SOURCE MATERIAL:
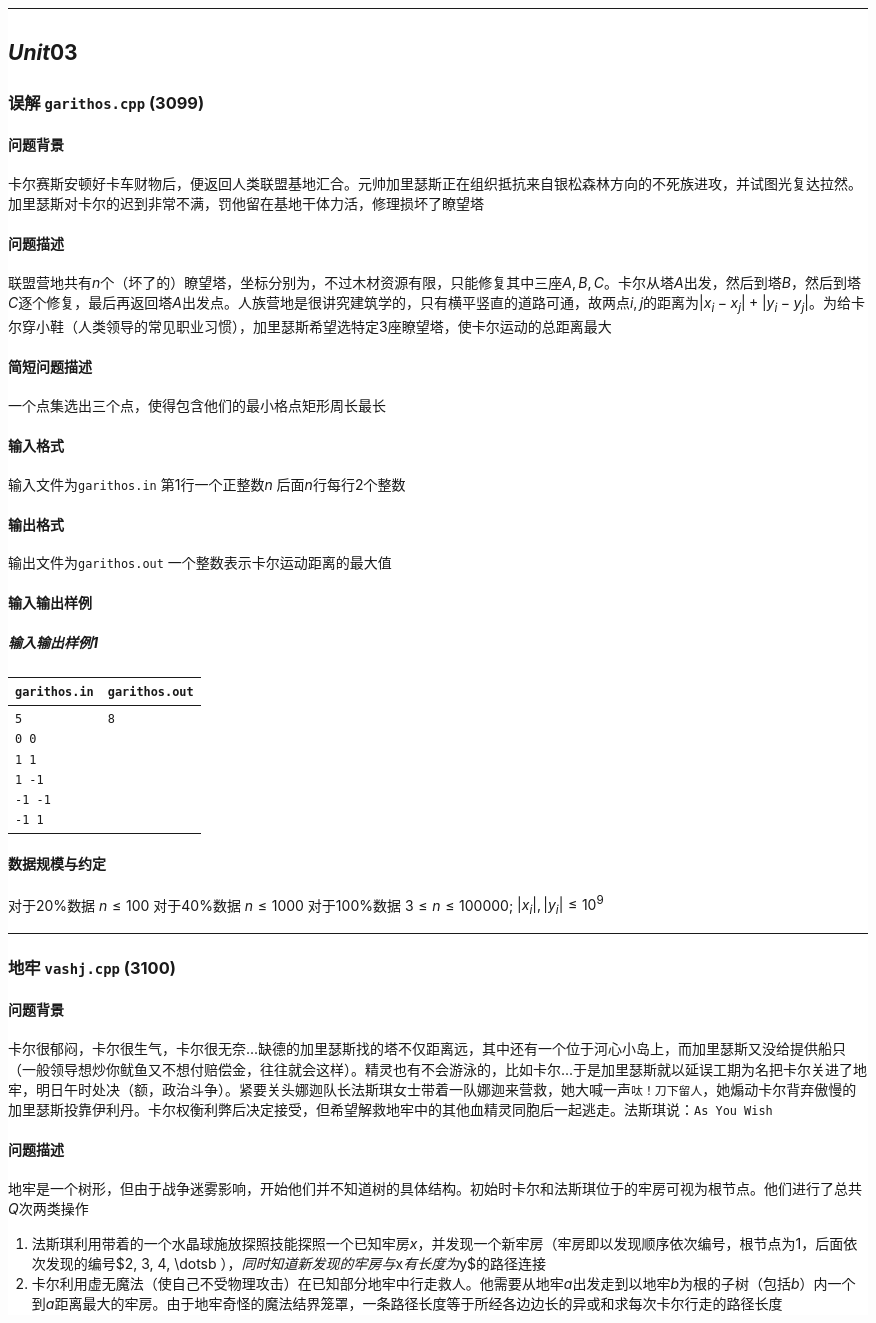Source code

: -----

## $Unit03$

### 误解 `garithos.cpp` $(3099)$

#### 问题背景
卡尔赛斯安顿好卡车财物后，便返回人类联盟基地汇合。元帅加里瑟斯正在组织抵抗来自银松森林方向的不死族进攻，并试图光复达拉然。加里瑟斯对卡尔的迟到非常不满，罚他留在基地干体力活，修理损坏了瞭望塔

#### 问题描述
联盟营地共有$n$个（坏了的）瞭望塔，坐标分别为，不过木材资源有限，只能修复其中三座$A, B, C$。卡尔从塔$A$出发，然后到塔$B$，然后到塔$C$逐个修复，最后再返回塔$A$出发点。人族营地是很讲究建筑学的，只有横平竖直的道路可通，故两点$i, j$的距离为$|x_i - x_j| + |y_i - y_j|$。为给卡尔穿小鞋（人类领导的常见职业习惯），加里瑟斯希望选特定$3$座瞭望塔，使卡尔运动的总距离最大

#### 简短问题描述
一个点集选出三个点，使得包含他们的最小格点矩形周长最长

#### 输入格式
输入文件为`garithos.in`
第$1$行一个正整数$n$
后面$n$行每行$2$个整数

#### 输出格式
输出文件为`garithos.out`
一个整数表示卡尔运动距离的最大值

#### 输入输出样例

##### 输入输出样例1
| `garithos.in`                                             | `garithos.out` |
| :-------------------------------------------------------- | :------------- |
| `5`<br >`0 0`<br >`1 1`<br >`1 -1`<br >`-1 -1`<br >`-1 1` | `8`            |

#### 数据规模与约定
对于$20\%$数据 $n \leq 100$
对于$40\%$数据 $n \leq 1000$
对于$100\%$数据 $3 \leq n \leq 100000;$ $|x_i|, |y_i| \leq 10^9$

-----

### 地牢 `vashj.cpp` $(3100)$

#### 问题背景
卡尔很郁闷，卡尔很生气，卡尔很无奈...缺德的加里瑟斯找的塔不仅距离远，其中还有一个位于河心小岛上，而加里瑟斯又没给提供船只（一般领导想炒你鱿鱼又不想付赔偿金，往往就会这样）。精灵也有不会游泳的，比如卡尔...于是加里瑟斯就以延误工期为名把卡尔关进了地牢，明日午时处决（额，政治斗争）。紧要关头娜迦队长法斯琪女士带着一队娜迦来营救，她大喊一声`呔！刀下留人`，她煽动卡尔背弃傲慢的加里瑟斯投靠伊利丹。卡尔权衡利弊后决定接受，但希望解救地牢中的其他血精灵同胞后一起逃走。法斯琪说：`As You Wish`

#### 问题描述
地牢是一个树形，但由于战争迷雾影响，开始他们并不知道树的具体结构。初始时卡尔和法斯琪位于的牢房可视为根节点。他们进行了总共$Q$次两类操作
1. 法斯琪利用带着的一个水晶球施放探照技能探照一个已知牢房$x$，并发现一个新牢房（牢房即以发现顺序依次编号，根节点为$1$，后面依次发现的编号$2, 3, 4, \dotsb $），同时知道新发现的牢房与$x$有长度为$y$的路径连接
2. 卡尔利用虚无魔法（使自己不受物理攻击）在已知部分地牢中行走救人。他需要从地牢$a$出发走到以地牢$b$为根的子树（包括$b$）内一个到$a$距离最大的牢房。由于地牢奇怪的魔法结界笼罩，一条路径长度等于所经各边边长的异或和求每次卡尔行走的路径长度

WHAT IS NEEDED:
Copy the listing above verbatim, leaving out pictures.

REPLY TO THE TASK:
Source code

: -----

## $Unit03$

### 误解 `garithos.cpp` $(3099)$

#### 问题背景
卡尔赛斯安顿好卡车财物后，便返回人类联盟基地汇合。元帅加里瑟斯正在组织抵抗来自银松森林方向的不死族进攻，并试图光复达拉然。加里瑟斯对卡尔的迟到非常不满，罚他留在基地干体力活，修理损坏了瞭望塔

#### 问题描述
联盟营地共有$n$个（坏了的）瞭望塔，坐标分别为，不过木材资源有限，只能修复其中三座$A, B, C$。卡尔从塔$A$出发，然后到塔$B$，然后到塔$C$逐个修复，最后再返回塔$A$出发点。人族营地是很讲究建筑学的，只有横平竖直的道路可通，故两点$i, j$的距离为$|x_i - x_j| + |y_i - y_j|$。为给卡尔穿小鞋（人类领导的常见职业习惯），加里瑟斯希望选特定$3$座瞭望塔，使卡尔运动的总距离最大

#### 简短问题描述
一个点集选出三个点，使得包含他们的最小格点矩形周长最长

#### 输入格式
输入文件为`garithos.in`
第$1$行一个正整数$n$
后面$n$行每行$2$个整数

#### 输出格式
输出文件为`garithos.out`
一个整数表示卡尔运动距离的最大值

#### 输入输出样例

##### 输入输出样例1
| `garithos.in`                                             | `garithos.out` |
| :-------------------------------------------------------- | :------------- |
| `5`<br >`0 0`<br >`1 1`<br >`1 -1`<br >`-1 -1`<br >`-1 1` | `8`            |

#### 数据规模与约定
对于$20\%$数据 $n \leq 100$
对于$40\%$数据 $n \leq 1000$
对于$100\%$数据 $3 \leq n \leq 100000;$ $|x_i|, |y_i| \leq 10^9$

-----

### 地牢 `vashj.cpp` $(3100)$

#### 问题背景
卡尔很郁闷，卡尔很生气，卡尔很无奈...缺德的加里瑟斯找的塔不仅距离远，其中还有一个位于河心小岛上，而加里瑟斯又没给提供船只（一般领导想炒你鱿鱼又不想付赔偿金，往往就会这样）。精灵也有不会游泳的，比如卡尔...于是加里瑟斯就以延误工期为名把卡尔关进了地牢，明日午时处决（额，政治斗争）。紧要关头娜迦队长法斯琪女士带着一队娜迦来营救，她大喊一声`呔！刀下留人`，她煽动卡尔背弃傲慢的加里瑟斯投靠伊利丹。卡尔权衡利弊后决定接受，但希望解救地牢中的其他血精灵同胞后一起逃走。法斯琪说：`As You Wish`

#### 问题描述
地牢是一个树形，但由于战争迷雾影响，开始他们并不知道树的具体结构。初始时卡尔和法斯琪位于的牢房可视为根节点。他们进行了总共$Q$次两类操作
1. 法斯琪利用带着的一个水晶球施放探照技能探照一个已知牢房$x$，并发现一个新牢房（牢房即以发现顺序依次编号，根节点为$1$，后面依次发现的编号$2, 3, 4, \dotsb $），同时知道新发现的牢房与$x$有长度为$y$的路径连接
2. 卡尔利用虚无魔法（使自己不受物理攻击）在已知部分地牢中行走救人。他需要从地牢$a$出发走到以地牢$b$为根的子树（包括$b$）内一个到$a$距离最大的牢房。由于地牢奇怪的魔法结界笼罩，一条路径长度等于所经各边边长的异或和求每次卡尔行走的路径长度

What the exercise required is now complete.